Honduras suffers from rampant crime and impunity for human rights abuses. The murder rate was again the highest in the world in 2014. The institutions responsible for providing public security continue to prove largely ineffective and remain marred by corruption and abuse, while efforts to reform them have made little progress.
Journalists and peasant activists are particularly vulnerable to violence, yet the government routinely fails to prosecute those responsible and provide protection for those at risk.
After it arbitrarily dismissed four Supreme Court judges in December 2012, Congress passed legislation empowering itself to remove justices and the attorney general, further undermining judicial and prosecutorial independence.
The unlawful use of force by police is a chronic problem. According to a report by the Observatory on Violence at the National Autonomous University of Honduras, police killed 149 people between 2011 and 2012. Then-Commissioner of the Preventative Police Alex Villanueva affirmed the report's findings and said there were likely many more killings by police that were never reported. The government did not respond to calls by the National Autonomous University rector asking it to provide information on how many of those killings had been subject to investigations or resulted in criminal convictions.

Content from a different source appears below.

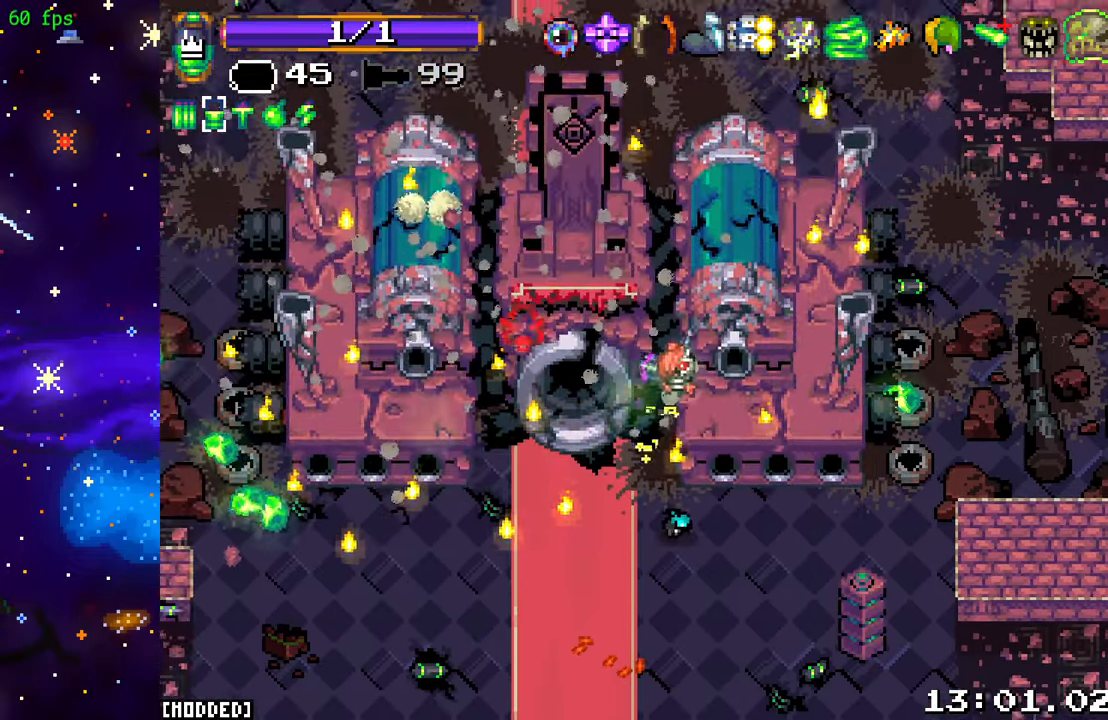
{"buttons": [], "left_stick": "center", "right_stick": "left", "events": [[83, "left_stick", "center"]]}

Efforts to address endemic corruption within the police force have made little progress. While tests designed to identify corruption have been administered to more than 4,500 police officers, only a fraction of those who have failed the test have been removed from their posts. According to the Public Security Reform Commission, the institution formerly responsible for designing reforms to justice and public security organs, just 3 percent of the 230 officers recommended for dismissal in 2012 were ultimately removed from their posts.